# What this task involves
Copy the entries below verbatim, omitting any pictures they contain.

# Input records
____

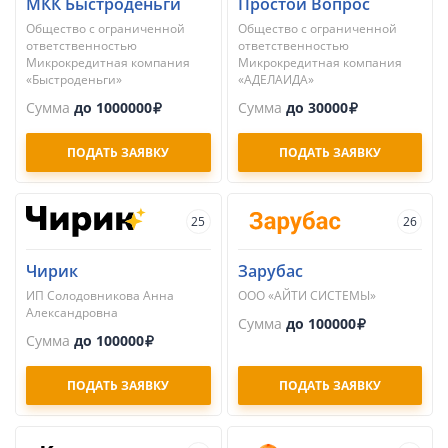
МКК Быстроденьги
Простой Вопрос
Общество с ограниченной
Общество с ограниченной
ответственностью
ответственностью
Микрокредитная компания
Микрокредитная компания
«Быстроденьги»
«АДЕЛАИДА»
Сумма
до 1000000
Сумма
до 30000
ПОДАТЬ ЗАЯВКУ
ПОДАТЬ ЗАЯВКУ
25
26
Чирик
Зарубас
ИП Солодовникова Анна
ООО «АЙТИ СИСТЕМЫ»
Александровна
Сумма
до 100000
Сумма
до 100000
ПОДАТЬ ЗАЯВКУ
ПОДАТЬ ЗАЯВКУ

____

# Response to this exercise
МКК Быстроденьги
Простой Вопрос
Общество с ограниченной
Общество с ограниченной
ответственностью
ответственностью
Микрокредитная компания
Микрокредитная компания
«Быстроденьги»
«АДЕЛАИДА»
Сумма
до 1000000
Сумма
до 30000
ПОДАТЬ ЗАЯВКУ
ПОДАТЬ ЗАЯВКУ
25
26
Чирик
Зарубас
ИП Солодовникова Анна
ООО «АЙТИ СИСТЕМЫ»
Александровна
Сумма
до 100000
Сумма
до 100000
ПОДАТЬ ЗАЯВКУ
ПОДАТЬ ЗАЯВКУ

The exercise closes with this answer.